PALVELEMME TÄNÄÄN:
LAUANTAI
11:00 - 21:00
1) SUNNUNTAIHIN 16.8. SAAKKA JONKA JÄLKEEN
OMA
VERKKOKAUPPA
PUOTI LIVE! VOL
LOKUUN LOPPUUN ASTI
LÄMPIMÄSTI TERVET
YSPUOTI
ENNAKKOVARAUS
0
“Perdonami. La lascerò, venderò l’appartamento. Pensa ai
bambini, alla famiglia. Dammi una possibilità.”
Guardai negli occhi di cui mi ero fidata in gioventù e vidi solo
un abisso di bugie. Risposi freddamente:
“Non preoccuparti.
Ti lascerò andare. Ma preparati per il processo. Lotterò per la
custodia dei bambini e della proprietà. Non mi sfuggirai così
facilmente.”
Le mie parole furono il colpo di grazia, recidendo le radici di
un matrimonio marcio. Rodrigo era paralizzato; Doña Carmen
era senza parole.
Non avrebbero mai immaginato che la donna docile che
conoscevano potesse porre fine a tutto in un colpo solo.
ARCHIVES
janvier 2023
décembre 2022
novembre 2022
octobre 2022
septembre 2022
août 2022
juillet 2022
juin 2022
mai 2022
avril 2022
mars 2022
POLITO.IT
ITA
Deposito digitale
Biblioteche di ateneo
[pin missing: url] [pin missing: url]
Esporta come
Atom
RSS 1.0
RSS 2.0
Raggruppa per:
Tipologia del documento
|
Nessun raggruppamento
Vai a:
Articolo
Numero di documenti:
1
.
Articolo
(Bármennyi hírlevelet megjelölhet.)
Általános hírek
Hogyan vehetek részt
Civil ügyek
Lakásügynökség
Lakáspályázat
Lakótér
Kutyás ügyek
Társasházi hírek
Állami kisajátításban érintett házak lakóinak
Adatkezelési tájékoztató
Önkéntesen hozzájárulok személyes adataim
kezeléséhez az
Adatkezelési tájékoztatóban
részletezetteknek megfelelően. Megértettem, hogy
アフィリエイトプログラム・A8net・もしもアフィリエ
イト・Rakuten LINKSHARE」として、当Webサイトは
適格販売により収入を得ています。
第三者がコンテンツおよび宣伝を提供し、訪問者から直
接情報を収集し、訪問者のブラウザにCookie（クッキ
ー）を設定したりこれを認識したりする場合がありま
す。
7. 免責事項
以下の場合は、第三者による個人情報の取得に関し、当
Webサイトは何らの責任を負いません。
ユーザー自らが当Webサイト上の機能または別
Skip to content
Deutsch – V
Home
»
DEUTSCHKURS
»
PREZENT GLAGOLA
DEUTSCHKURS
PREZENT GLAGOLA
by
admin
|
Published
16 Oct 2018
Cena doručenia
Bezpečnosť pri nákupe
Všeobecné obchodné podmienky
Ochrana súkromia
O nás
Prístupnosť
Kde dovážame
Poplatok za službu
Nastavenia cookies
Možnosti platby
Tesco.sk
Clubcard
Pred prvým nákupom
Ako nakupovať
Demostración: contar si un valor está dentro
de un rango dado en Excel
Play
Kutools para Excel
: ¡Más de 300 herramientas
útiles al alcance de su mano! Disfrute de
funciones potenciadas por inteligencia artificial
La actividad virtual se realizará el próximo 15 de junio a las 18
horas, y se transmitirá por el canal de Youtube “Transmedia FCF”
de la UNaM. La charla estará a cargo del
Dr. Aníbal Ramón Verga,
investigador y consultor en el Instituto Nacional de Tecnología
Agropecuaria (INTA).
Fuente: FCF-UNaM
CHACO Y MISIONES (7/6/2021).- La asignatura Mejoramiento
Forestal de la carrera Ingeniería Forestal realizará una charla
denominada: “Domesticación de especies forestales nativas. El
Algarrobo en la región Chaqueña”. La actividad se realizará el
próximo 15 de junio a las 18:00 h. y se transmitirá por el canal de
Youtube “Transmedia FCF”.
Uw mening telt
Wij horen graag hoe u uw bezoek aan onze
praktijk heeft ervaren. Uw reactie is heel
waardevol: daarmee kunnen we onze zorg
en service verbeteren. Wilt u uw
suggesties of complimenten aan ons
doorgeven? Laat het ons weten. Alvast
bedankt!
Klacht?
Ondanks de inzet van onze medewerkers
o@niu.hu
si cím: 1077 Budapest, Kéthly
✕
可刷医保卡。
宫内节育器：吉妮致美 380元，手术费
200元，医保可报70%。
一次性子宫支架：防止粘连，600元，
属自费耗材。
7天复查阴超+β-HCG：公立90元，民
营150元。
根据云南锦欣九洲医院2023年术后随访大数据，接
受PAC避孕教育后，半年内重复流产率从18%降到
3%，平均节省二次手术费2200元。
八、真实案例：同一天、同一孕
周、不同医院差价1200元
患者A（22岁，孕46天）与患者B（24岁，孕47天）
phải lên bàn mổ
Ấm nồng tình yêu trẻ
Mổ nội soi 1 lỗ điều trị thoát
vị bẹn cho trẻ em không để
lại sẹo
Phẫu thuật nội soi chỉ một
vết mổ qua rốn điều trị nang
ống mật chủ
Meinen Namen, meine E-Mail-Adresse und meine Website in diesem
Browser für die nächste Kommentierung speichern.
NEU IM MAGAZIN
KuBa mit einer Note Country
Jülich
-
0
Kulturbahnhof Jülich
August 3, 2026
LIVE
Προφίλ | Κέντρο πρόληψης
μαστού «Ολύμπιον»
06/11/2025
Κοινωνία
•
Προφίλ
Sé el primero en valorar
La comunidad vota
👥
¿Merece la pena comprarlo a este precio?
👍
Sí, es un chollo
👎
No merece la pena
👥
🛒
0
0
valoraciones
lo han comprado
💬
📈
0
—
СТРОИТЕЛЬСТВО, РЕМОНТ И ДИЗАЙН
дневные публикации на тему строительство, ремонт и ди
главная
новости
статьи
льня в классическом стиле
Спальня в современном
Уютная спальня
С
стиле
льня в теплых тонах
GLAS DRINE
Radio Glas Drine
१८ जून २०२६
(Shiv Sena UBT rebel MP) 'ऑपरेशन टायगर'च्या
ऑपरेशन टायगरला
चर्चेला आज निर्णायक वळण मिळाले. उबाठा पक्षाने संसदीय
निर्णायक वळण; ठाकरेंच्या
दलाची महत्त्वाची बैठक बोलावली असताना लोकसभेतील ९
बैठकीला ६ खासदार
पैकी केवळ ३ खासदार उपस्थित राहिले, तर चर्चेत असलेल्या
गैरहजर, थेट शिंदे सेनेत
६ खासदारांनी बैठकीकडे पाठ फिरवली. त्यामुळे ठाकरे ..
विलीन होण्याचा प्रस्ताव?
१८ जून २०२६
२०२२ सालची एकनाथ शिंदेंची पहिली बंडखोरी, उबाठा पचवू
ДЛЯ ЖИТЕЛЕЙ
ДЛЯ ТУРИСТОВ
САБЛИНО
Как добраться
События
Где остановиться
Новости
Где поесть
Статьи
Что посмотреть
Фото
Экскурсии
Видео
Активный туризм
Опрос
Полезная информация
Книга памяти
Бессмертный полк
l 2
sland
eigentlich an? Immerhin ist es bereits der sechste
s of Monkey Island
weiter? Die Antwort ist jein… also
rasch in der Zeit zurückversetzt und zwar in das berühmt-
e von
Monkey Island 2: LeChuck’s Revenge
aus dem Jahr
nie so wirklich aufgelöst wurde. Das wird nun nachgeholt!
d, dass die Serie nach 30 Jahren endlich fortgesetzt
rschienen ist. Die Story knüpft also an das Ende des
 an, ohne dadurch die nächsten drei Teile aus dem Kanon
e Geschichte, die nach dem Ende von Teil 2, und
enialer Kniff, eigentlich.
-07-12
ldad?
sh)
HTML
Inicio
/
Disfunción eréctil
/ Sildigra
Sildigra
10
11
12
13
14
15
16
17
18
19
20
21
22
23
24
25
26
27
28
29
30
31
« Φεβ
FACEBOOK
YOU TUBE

————

▶ **TASK PROMPT**:
Bring together every line in the entries that holds the string "transmitirá".

▶ **RESULT OF THIS EXERCISE**:
horas, y se transmitirá por el canal de Youtube “Transmedia FCF”
próximo 15 de junio a las 18:00 h. y se transmitirá por el canal de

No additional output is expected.